The size of the neo transcripts derived from plasmids NEO T and NEO PT was consistent with RNA processing taking place at the artificial trans-splicing acceptor site (pyt) located at the 3 end of the Tail element. In this case, the artificial pyt element would have been removed from the mature transcript during the coupled trans-splicing/polyadenylation step (Lebowitz et al., 1993). To examine this possibility directly, the 3 end-containing region of the transcript arising from NEO T and NEO PT was cloned by RT-PCR, and the product was sequenced. The RT-PCR products and the sequence data for the NEO PT-derived transcript are shown in Fig. 4. As expected, the pyt element was removed from these transcripts, and polyadenylation occurred about 400 bp upstream from the pyt element. This was also the site of polyadenylation in the NEO T-derived neo/A2 chimeric transcript. This site of polyadenylation has never been detected in A2 cDNAs derived from wild type A2 mRNA (out of seven A2 cDNAs analyzed; Charest and Matlashewski (1994)). These results are consistent with the trans-splicing/polyadenylation model involving a cryptic polyadenylation site, as defined previously (Lebowitz et al., 1993). These data confirmed that the pyt element at the 3 end of the Tail sequence in NEO T and NEO PT was used for processing the 3 end of the transcripts arising from these plasmids.

We have also mapped the 5 end of the transcripts derived from the plasmids containing the Pro sequence as shown in Fig. 2, A and B, to determine which trans-splicing acceptor site was used. Mapping the 5 ends of these chimeric transcripts was performed by RT-PCR using an antisense oligonucleotide specific for the neo gene or the A2 Pro sequence and a sense oligonucleotide corresponding to the splice leader.
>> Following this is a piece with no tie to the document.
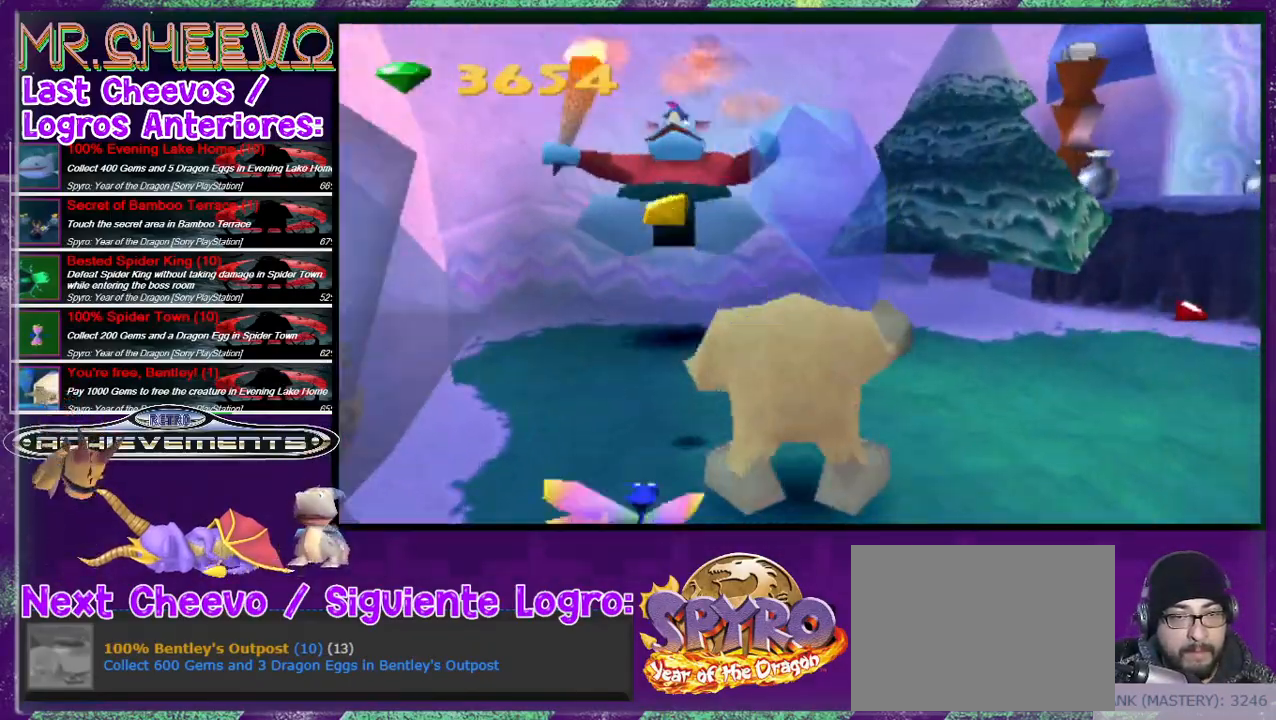
{"buttons": ["DPAD_LEFT"], "events": [[33, "DPAD_RIGHT", "down"], [267, "DPAD_RIGHT", "up"], [333, "DPAD_LEFT", "down"], [500, "DPAD_UP", "up"]]}
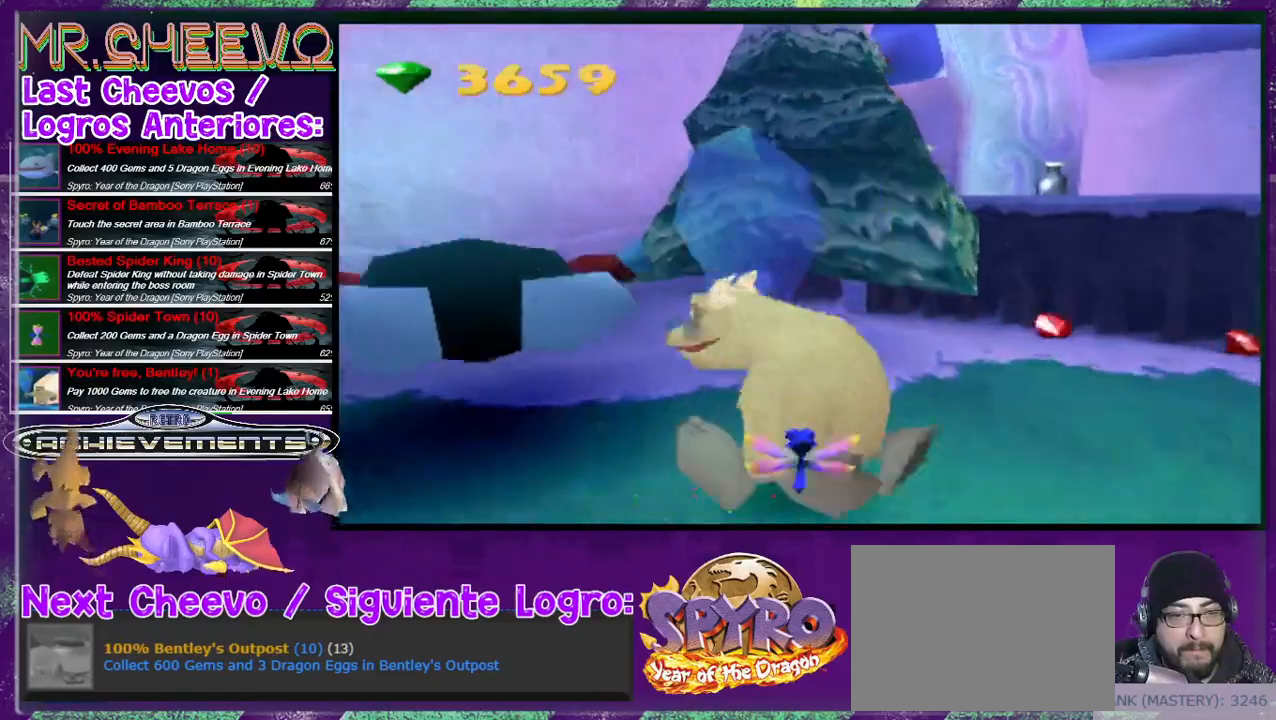
{"buttons": ["R2"], "events": [[33, "R2", "down"], [100, "DPAD_DOWN", "down"], [400, "DPAD_DOWN", "up"], [500, "DPAD_LEFT", "up"]]}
The RT-PCR products were cloned and sequenced. The products of the RT-PCR and the sequence information are also shown in Fig. 4. These results demonstrate that the A2 trans-splicing acceptor site corresponding to nucleotide 214 (as shown in Fig. 2A) was used for processing the neo-containing transcripts derived from plasmids NEO P and NEO PT, which contained the A2 Pro sequence. The pyt element inserted between the Pro and the neo gene in the NEO P plasmid was not used for processing at the 5 end.

The preceding data demonstrate that A2 3-UTR sequences and not the 5 upstream sequences were essential for the differential expression of the chimeric neo transcripts observed in promastigotes containing plasmids NEO T and NEO PT when subjected to phagolysosomal conditions. However, the 3-UTR sequence was also included in NEO T- and NEO PT()-derived neo transcripts, but these were not expressed differentially when compared with the control A2rel transcript at 2.3 kb (Fig. 3A). The only difference between the NEO T/NEO PT() and NEO T/NEO PT constructs was the presence of the pyt element at the end of the A2 3-UTR in plasmids NEO T/NEO PT. As shown in Fig. 4, this pyt element was involved in the processing of the 3 end of transcripts derived from plasmids NEO T and NEO PT. These data demonstrate that processing in the 3-UTR was essential for the neo/A2 chimeric mRNA accumulation under phagolysosomal conditions. It is possible that a particular motif in the 3-UTR could not form in the A2 3-UTR when linked to plasmid backbone-derived sequences, as in the case of transcripts derived from NEO T and NEO PT(). In conclusion, these experiments demonstrate the following. First, the A2 3-UTR is involved in the developmental expression of A2 transcripts under phagolysosomal conditions. Second, the 3-UTR must be processed by trans-splicing for the differential accumulation of A2 transcripts to occur in cells incubated under phagolysosomal conditions.

We have begun to examine the molecular mechanism involved in A2 developmental expression under phagolysosomal conditions. Using nuclear run-on analysis, we assessed the RNA synthesis rates on the A2 and A2rel genomic loci. For this experiment, A2rel served as a control for constitutive gene expression. Nuclei were isolated from promastigotes cultured at 26 °C, pH 7.4, and from promastigotes incubated at 37 C, pH 4.5, and incubated in the presence of [³²P]UTP to allow elongation of transcripts. The radiolabeled nascent RNAs were extracted and used to probe the A2 and A2rel gene sequence. As shown in Fig. 5, there was no change in A2 or A2rel RNA synthesis in promastigotes incubated at 37 °C, pH 4.5, compared with promastigotes incubated at 26 °C, pH 7.4. These results demonstrate that neither the A2 nor the A2rel gene is under transcriptional control.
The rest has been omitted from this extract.